The most crucial thing I believe was missing from the Astroworld festival was a ‘Show Stop’ procedure. The act didn’t stop despite acknowledging that there were problems in the crowd. ‘Stop Show’ is a set of actions to be taken when things go wrong, as they will from time to time. It means turning down audio, except for a single mic for the crowd manager, stopping the light show, turning all lights to white and pointing them in the crowd, show clear messages on the video screens explaining what is going on. The crucial element is communication with the crowd. Keeping a crowd involved and informed will make them much more understanding and helpful. Just turning the music off without an explanation can easily turn into a riot. Many people still remember Chuggy standing on stage and yelling “hey you in the black t-shirt, stop running” and half the crowd would come to a grinding halt. Worked much more effectively than 20 security guards chasing people. And still does.

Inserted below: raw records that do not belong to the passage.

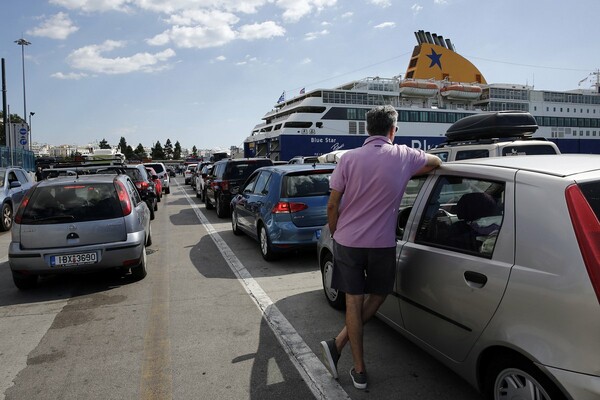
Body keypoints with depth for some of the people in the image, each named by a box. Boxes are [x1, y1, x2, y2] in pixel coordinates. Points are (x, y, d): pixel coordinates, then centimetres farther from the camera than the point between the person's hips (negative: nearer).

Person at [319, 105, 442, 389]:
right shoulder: (403, 156, -3)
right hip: (382, 244, 0)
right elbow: (435, 162, 18)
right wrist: (414, 170, 36)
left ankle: (359, 371, 14)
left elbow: (332, 205, -3)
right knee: (377, 296, 19)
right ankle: (338, 344, 12)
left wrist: (335, 234, 12)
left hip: (347, 241, 1)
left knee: (354, 300, 9)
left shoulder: (349, 158, -4)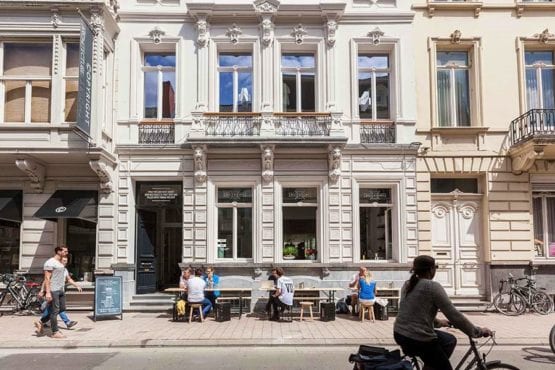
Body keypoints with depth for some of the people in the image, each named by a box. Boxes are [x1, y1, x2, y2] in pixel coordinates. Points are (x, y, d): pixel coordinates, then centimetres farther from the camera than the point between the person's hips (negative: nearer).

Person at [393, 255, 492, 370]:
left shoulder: (408, 285, 12)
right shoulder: (433, 286, -12)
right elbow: (454, 315, -13)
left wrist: (437, 322, 37)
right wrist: (478, 331, -3)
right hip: (418, 339, -8)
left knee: (450, 340, 25)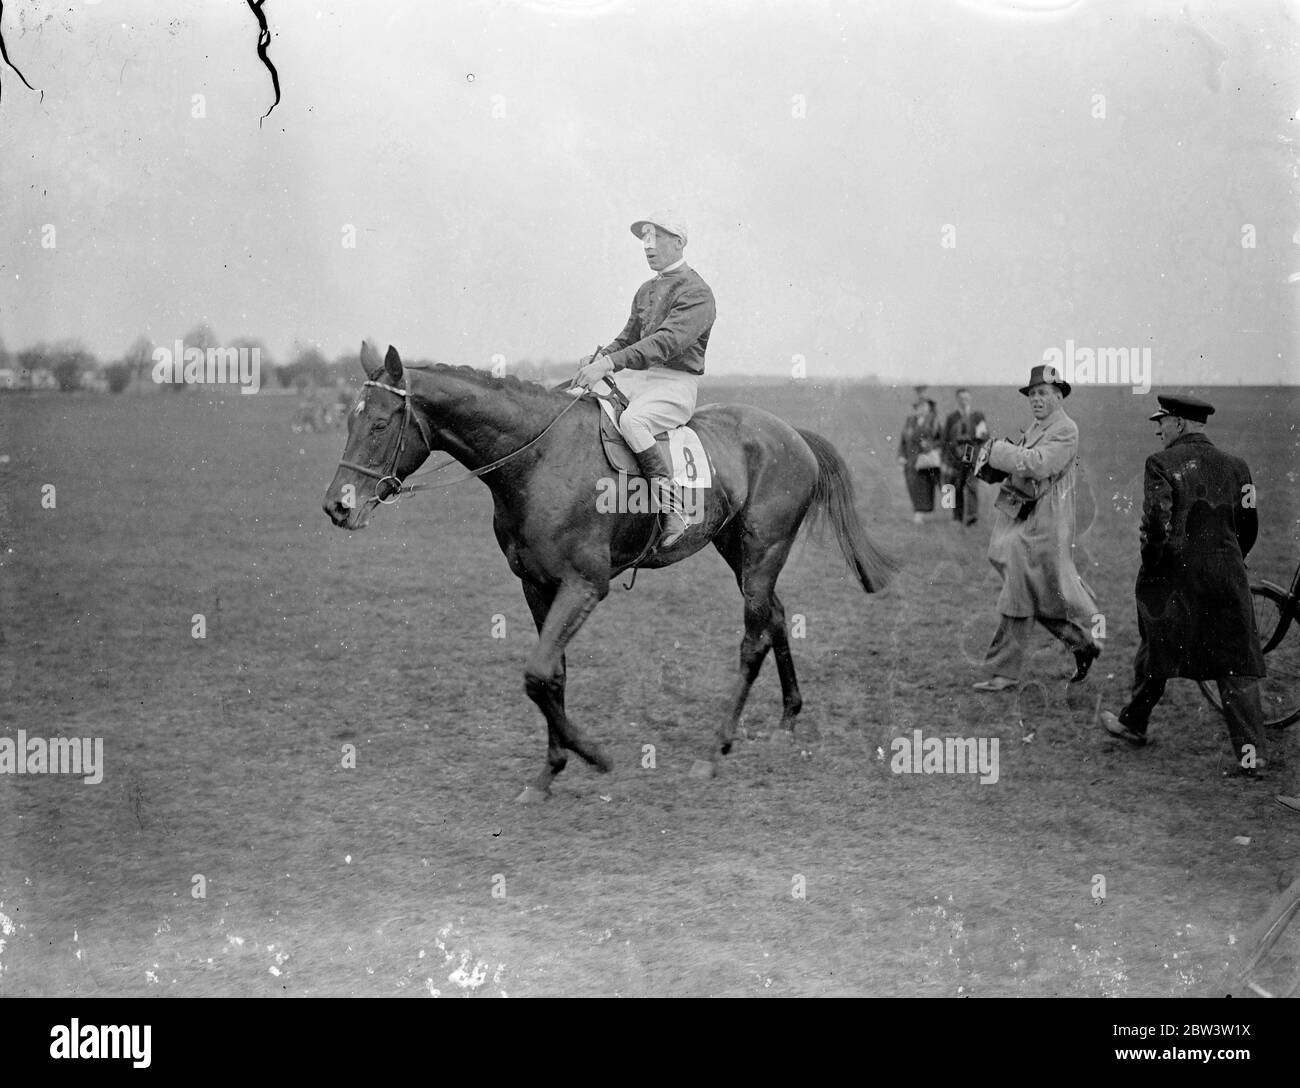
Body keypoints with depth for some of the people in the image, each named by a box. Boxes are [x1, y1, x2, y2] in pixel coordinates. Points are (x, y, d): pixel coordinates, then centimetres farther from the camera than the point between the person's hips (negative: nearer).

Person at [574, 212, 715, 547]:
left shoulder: (696, 292, -10)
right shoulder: (646, 291, 19)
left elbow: (668, 341, -23)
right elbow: (627, 338, 24)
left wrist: (611, 362, -32)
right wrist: (597, 359, 0)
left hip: (677, 384, -9)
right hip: (646, 382, 9)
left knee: (631, 421, -35)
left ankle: (673, 510, -35)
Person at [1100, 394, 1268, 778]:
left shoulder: (1163, 464, -8)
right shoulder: (1234, 466, 7)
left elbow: (1156, 521, -18)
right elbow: (1248, 527, 9)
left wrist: (1150, 564, -3)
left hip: (1173, 574, -3)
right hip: (1226, 577, 3)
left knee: (1156, 646, 16)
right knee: (1237, 662, 3)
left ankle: (1134, 723, 34)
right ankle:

One final thing about the Astroworld security maybe not being up to scratch, there are reports, supported by video, that earlier in the day people stormed the entrance area and metal detectors (it is Texas) and completely overwhelmed security and police at the gate. When things like that happen you know you have a much more hostile crowd than possibly expected and should respond accordingly. Not sure if anything happened.

For now, we mourn another eight young people who were going to have a great time at a concert and never came home. Let’s be respectful of that and make sure we don’t make the same mistakes on our watch.

Roderick has been a risk and safety manager for events, concerts and performing arts for nearly 20 years through his company Stage Safety p/l.  He has trained under Keith Still for his crowd management accreditation. Roderick also took part in the preparation of ANSI ES1.9-2020 and contributed to the AIDR Safe and Healthy Mass Gathering Guide.